Definition of extreme rainfall timing: The month in which extreme rainfall occurs. There are many ways of defining extreme rainfall. The maximum five-day consecutive rainfall or other such indices can be used to study extremes in this project.

Australia experiences some of the world’s most variable rainfall. Previous studies have mostly focused on understanding rainfall variability in terms of frequency and intensity. However, understanding the timing of when extreme rainfall occurs is crucial for seasonal prediction, although it largely remains unexplored. In a previous study led by Dey et al. (2020; submitted) shows that north and south Australia has very distinct seasonality in the timing of extreme rainfall, whereas, in the north extreme rainfall occurs in the summer, and in the south, extreme rainfall occurs in winter/autumn. This study also found that there is a significant relationship between the month when extreme rainfall occurs and the phases of large-scale Pacific drivers (ENSO and IPO).

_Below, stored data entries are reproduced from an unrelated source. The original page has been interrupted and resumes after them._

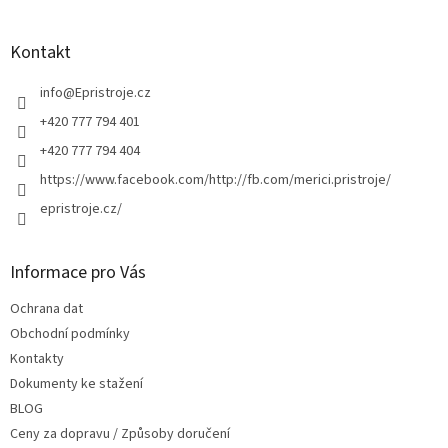
á
p
a
Kontakt
t
í
info
@
Epristroje.cz
+420 777 794 401
+420 777 794 404
https://www.facebook.com/http://fb.com/merici.pristroje/
epristroje.cz/
Informace pro Vás
Ochrana dat
Obchodní podmínky
Kontakty
Dokumenty ke stažení
BLOG
Ceny za dopravu / Způsoby doručení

The variation in the relationship between extreme rainfall timing and these large-scale drivers can shift extreme rainfall in southeast Australia by six months, making it extremely challenging to predict extreme rainfall in this region.

The ACCESS-S1 model is used for seasonal prediction of climate in Australia. This project will examine whether ACCESS-S1 model can replicate the observed seasonal pattern of extreme rainfall timing in Australia, and the relationship with large-scale drivers. This study is crucial for improving seasonal prediction of extreme rainfall.

Requirements: Some experience in programming with MATLAB, R, Python or any other software/willing to learn.